Task to carry out
Continue the assignment text about speeding up a raytracer, picking up right after its final sentence.
==== Reading text ====
Performance

In this assignment, you will be improving the performance of a raytracer.

A raytracer is a program which simulates the physics of light. Through a scene of objects, light rays are reflected and refracted to create a rendered image. However, unlike the real world, rays of light are not cast from light sources. Instead, they are cast from the camera and simulated through the scene towards light sources. That way, all the light rays which don't hit the camera do not need to be simulated. A raytracer is like a camera simulated in reverse.

The image below is raytraced with the reference implementation, on the reference hardware (listed below) in about 30 minutes. Below we say our reference render runs in 10 seconds, but that's only because the reference image (which you can find in your repository) is a lot lower quality.

In the image, the only light source is the lamp on the ceiling. The raytracer will programmatically scatter and reflect rays around all the objects in the scene. Since fewer rays hit the wall behind the tall block and find their way into the camera, a shadow is formed there. Well, I say "find their way into the camera", but the way a raytracer works is the other way around of course. Fewer rays from the camera hit the ceiling light there.

The graininess is formed since for each pixel, a couple of rays are traced with slightly different properties, which all reflect in slightly different ways. The more samples we take, the less grainy the image becomes.
==== Provided data ====
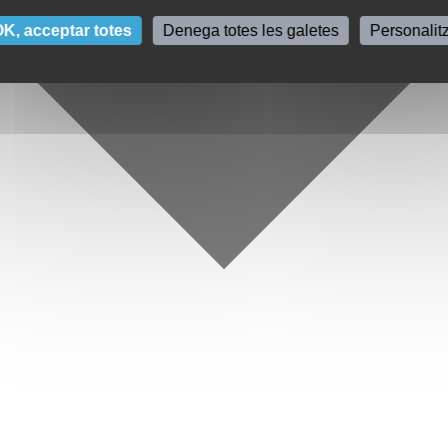
K, acceptar totes
Denega totes les galetes
Personalit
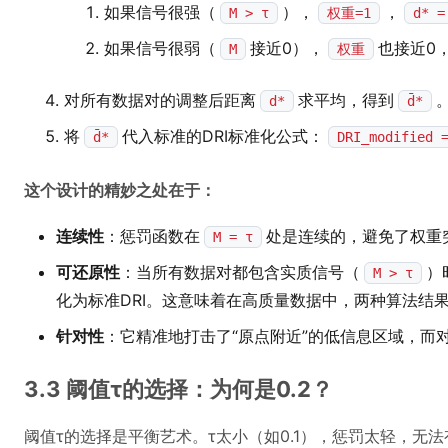
如果信号很强（
），
，
M > τ
权重=1
d* =
如果信号很弱（
接近0），
也接近0
M
权重
对所有数据对的调整后距离
求平均，得到
d*
d̄*
将
代入标准的DRI标准化公式：
d̄*
DRI_modified =
这个设计的精妙之处在于：
连续性
：惩罚函数在
处是连续的，避免了权重
M = τ
可还原性
：当所有数据对都包含实质信号（
）
M > τ
化为标准DRI。这意味着在高质量数据中，两种算法结
针对性
：它精准地打击了“原点附近”的低信息区域，而
3.3 阈值τ的选择：为何是0.2？
阈值τ的选择是平衡艺术。τ太小（如0.1），惩罚太轻，无法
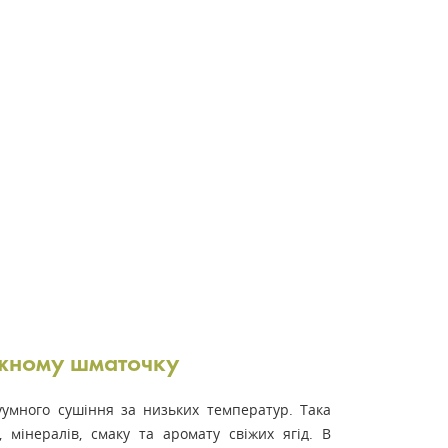
ожному шматочку
уумного сушіння за низьких температур. Така
 мінералів, смаку та аромату свіжих ягід. В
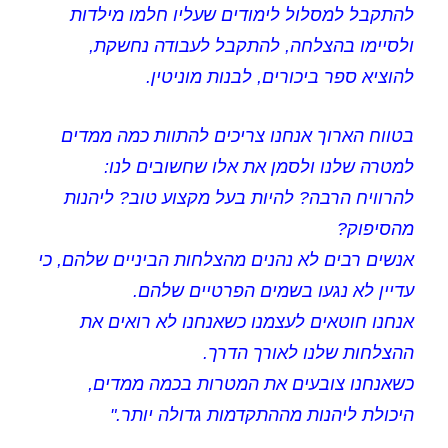
להתקבל למסלול לימודים שעליו חלמו מילדות
ולסיימו בהצלחה, להתקבל לעבודה נחשקת,
להוציא ספר ביכורים, לבנות מוניטין.
בטווח הארוך אנחנו צריכים להתוות כמה ממדים
למטרה שלנו ולסמן את אלו שחשובים לנו:
להרוויח הרבה? להיות בעל מקצוע טוב? ליהנות
מהסיפוק?
אנשים רבים לא נהנים מהצלחות הביניים שלהם, כי
עדיין לא נגעו בשמים הפרטיים שלהם.
אנחנו חוטאים לעצמנו כשאנחנו לא רואים את
ההצלחות שלנו לאורך הדרך.
כשאנחנו צובעים את המטרות בכמה ממדים,
היכולת ליהנות מההתקדמות גדולה יותר."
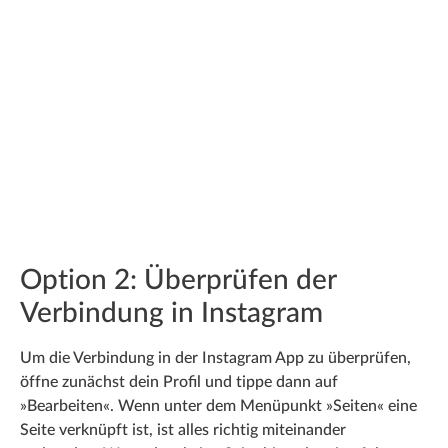
Option 2: Überprüfen der
Verbindung in Instagram
Um die Verbindung in der Instagram App zu überprüfen,
öffne zunächst dein Profil und tippe dann auf
»Bearbeiten«. Wenn unter dem Menüpunkt »Seiten« eine
Seite verknüpft ist, ist alles richtig miteinander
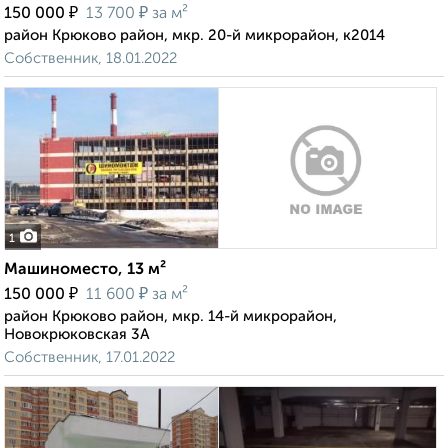
₽
₽
150 000
13 700
за м²
район Крюково район, мкр. 20-й микрорайон, к2014
Собственник, 18.01.2022
1
Машиноместо, 13 м²
₽
₽
150 000
11 600
за м²
район Крюково район, мкр. 14-й микрорайон,
Новокрюковская 3А
Собственник, 17.01.2022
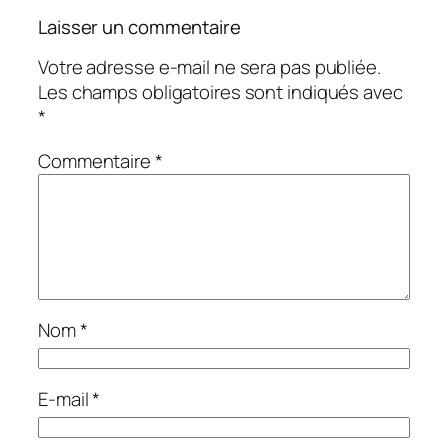
Laisser un commentaire
Votre adresse e-mail ne sera pas publiée.
Les champs obligatoires sont indiqués avec
*
Commentaire
*
Nom
*
E-mail
*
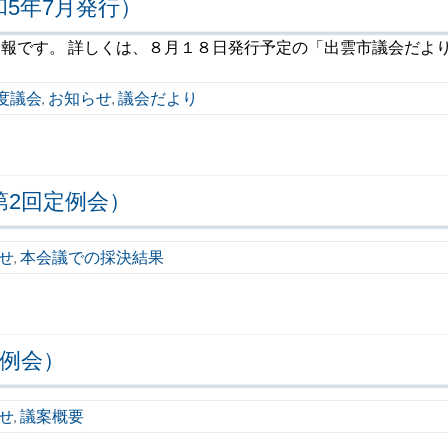
和5年7月発行）
の速報です。 詳しくは、８月１８日発行予定の「出雲市議会だより
年度議会
お知らせ
議会だより
,
,
第2回定例会）
せ
本会議での採決結果
,
定例会）
せ
議案概要
,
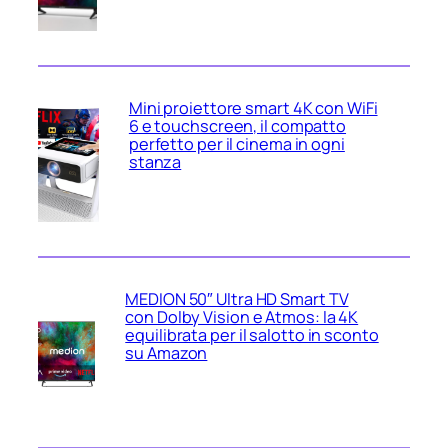
Mini proiettore smart 4K con WiFi
6 e touchscreen, il compatto
perfetto per il cinema in ogni
stanza
MEDION 50″ Ultra HD Smart TV
con Dolby Vision e Atmos: la 4K
equilibrata per il salotto in sconto
su Amazon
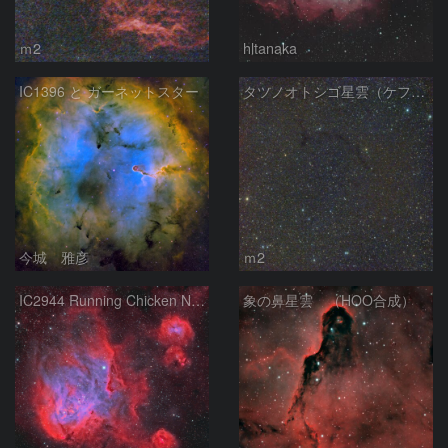
ｍ2
hltanaka
IC1396 と ガーネットスター
タツノオトシゴ星雲（ケフェウス座）
今城 雅彦
ｍ2
IC2944 Running Chicken Nebula
象の鼻星雲 （HOO合成）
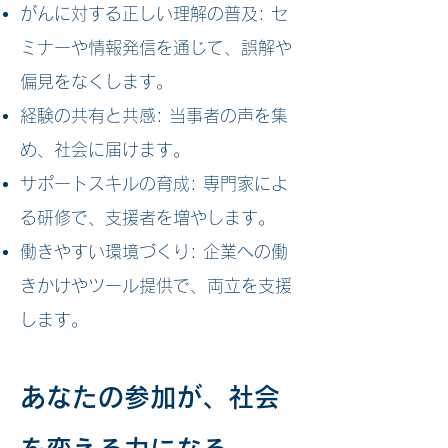
がんに対する正しい理解の普及: セ
ミナーや情報発信を通じて、誤解や
偏見をなくします。
経験の共有と共感: 当事者の声を集
め、社会に届けます。
サポートスキルの育成: 専門家によ
る研修で、支援者を増やします。
働きやすい環境づくり: 企業への働
きかけやツール提供で、両立を支援
します。
あなたの参加が、社会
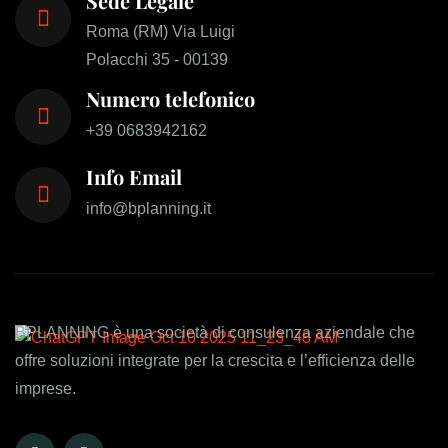
Sede Legale
Roma (RM) Via Luigi
Polacchi 35 - 00139
Numero telefonico
+39 0683942162
Info Email
info@bplanning.it
BPLANNING è una società di consulenza aziendale che
offre soluzioni integrate per la crescita e l’efficienza delle
imprese.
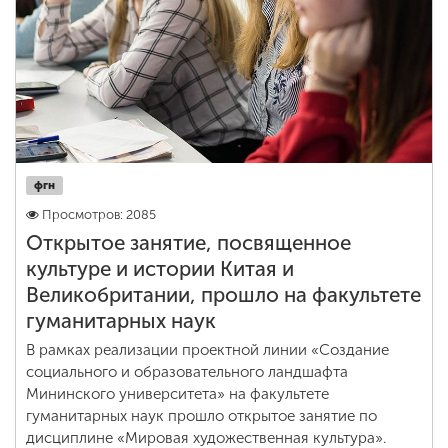
фгн
Просмотров: 2085
Открытое занятие, посвященное
культуре и истории Китая и
Великобритании, прошло на факультете
гуманитарных наук
В рамках реализации проектной линии «Создание
социального и образовательного ландшафта
Мининского университета» на факультете
гуманитарных наук прошло открытое занятие по
дисциплине «Мировая художественная культура».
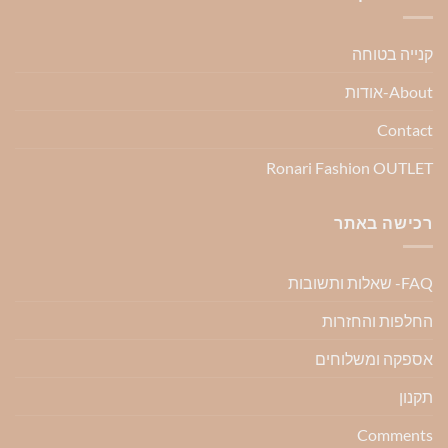
קנייה בטוחה
About-אודות
Contact
Ronari Fashion OUTLET
רכישה באתר
FAQ- שאלות ותשובות
החלפות והחזרות
אספקה ומשלוחים
תקנון
Comments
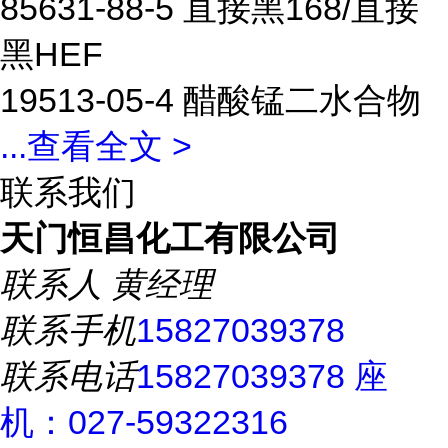
85631-88-5 直接黑168/直接
黑HEF
19513-05-4 醋酸锰二水合物
...
查看全文 >
联系我们
天门恒昌化工有限公司
联系人
黄经理
联系手机
15827039378
联系电话
15827039378 座
机：027-59322316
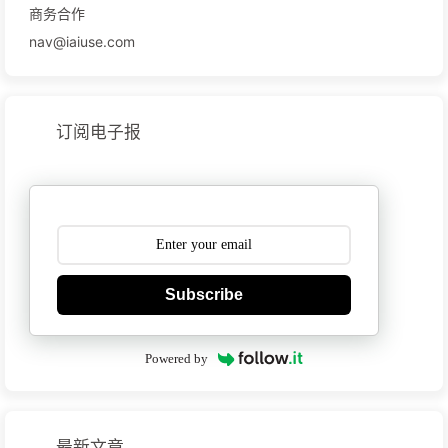
商务合作
nav@iaiuse.com
订阅电子报
Subscribe
Powered by
最新文章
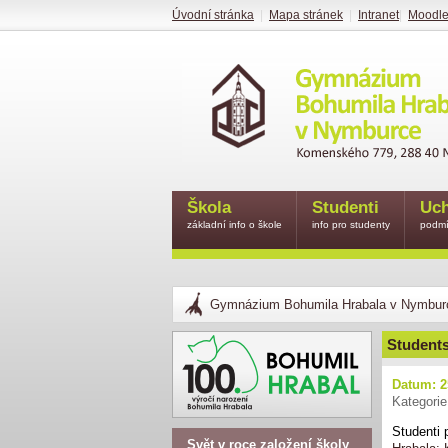
Úvodní stránka
|
Mapa stránek
|
Intranet
|
Moodl
Škola
Studenti
Uch
základní info o škole
info pro studenty
podmí
Gymnázium Bohumila Hrabala v Nymbur
Students
Datum: 2
Kategorie
Studenti 
Svět v roce založení školy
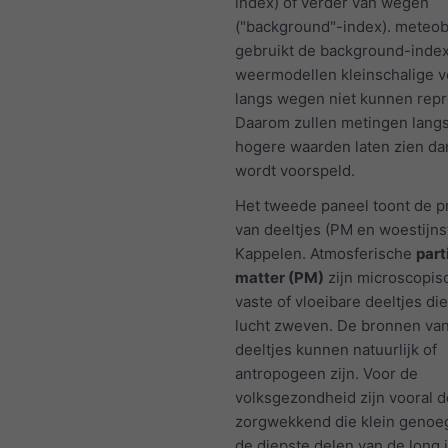
index) of verder van wegen
("background"-index). meteo
gebruikt de background-inde
weermodellen kleinschalige v
langs wegen niet kunnen rep
Daarom zullen metingen lang
hogere waarden laten zien da
wordt voorspeld.
Het tweede paneel toont de 
van deeltjes (PM en woestijns
Kappelen. Atmosferische
part
matter (PM)
zijn microscopis
vaste of vloeibare deeltjes die
lucht zweven. De bronnen va
deeltjes kunnen natuurlijk of
antropogeen zijn. Voor de
volksgezondheid zijn vooral d
zorgwekkend die klein genoeg
de diepste delen van de long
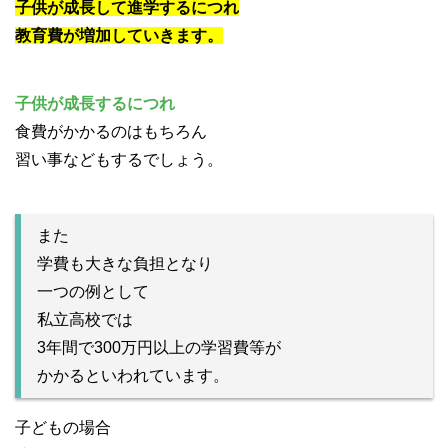
子供が成長して進学するにつれ
教育費が増加していきます。
子供が成長するにつれ
食費がかかるのはもちろん
習い事などもするでしょう。
また
学費も大きな負担となり
一つの例として
私立高校では
3年間で300万円以上の学習費等が
かかるといわれています。
子どもの場合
====
Answer area
Raytraced image

The template you get, started out as an acceptable raytracer. On our machine with:

  • 32Gb Ram
  • AMD Ryzen 9 5900HX with 8 cores + hyper-threading

It could render an image (with the same configuration as we give you) in under 10 seconds. Of course, the actual performance may differ on your hardware. However, we deliberately changed the code to make it extremely slow and inefficient. Now it's your job to find the performance issues and fix or mitigate them.

Assignment

Find and describe at least 5 sufficiently distinct ways to improve the performance of the code. Apply at least 3 of the techniques discussed in class. You can make any modification to the codebase you like, as long as you don't violate any of the following requirements:

  • The changed program should still output a raytraced image in render.bmp, which (ignoring differences due to random number generation) should be the same as the reference raytraced image.
  • You cannot hardcode the output, or any intermediate steps. The program should still actually perform raytracing.
  • You cannot import existing libraries which already implement (any substantial part of) raytracing.
  • If you use unsafe code, it should be accompanied by a (correct) safety disclaimer proving its soundness.

Note that it should not be necessary to change or understand the raytracing algorithm. Even if you don't fully understand know how raytracing works, you can still do this assignment.

Overview

In the project root there are two important folders. configurations and src. In configurations there are files that are loaded to configure the raytracer. In the src folder you will find a number of subdirectories which contain parts of the raytracer:

  • config contains the code to parse the configuration files
  • raytracer contains the code that casts rays into the scene from the camera
  • scene contains the code that keeps track of the entire scene, and all the triangles, and vertices in it
  • renderer contains code to construct the raytracer. Usually this is executed based on the configuration file
  • shader contains shaders. A shader is a function that's executed for every cast ray which basically turns it and the information gathered from it into a color
  • util contains some utilities, like an abstraction for 3d Vectors and a struct representing a color.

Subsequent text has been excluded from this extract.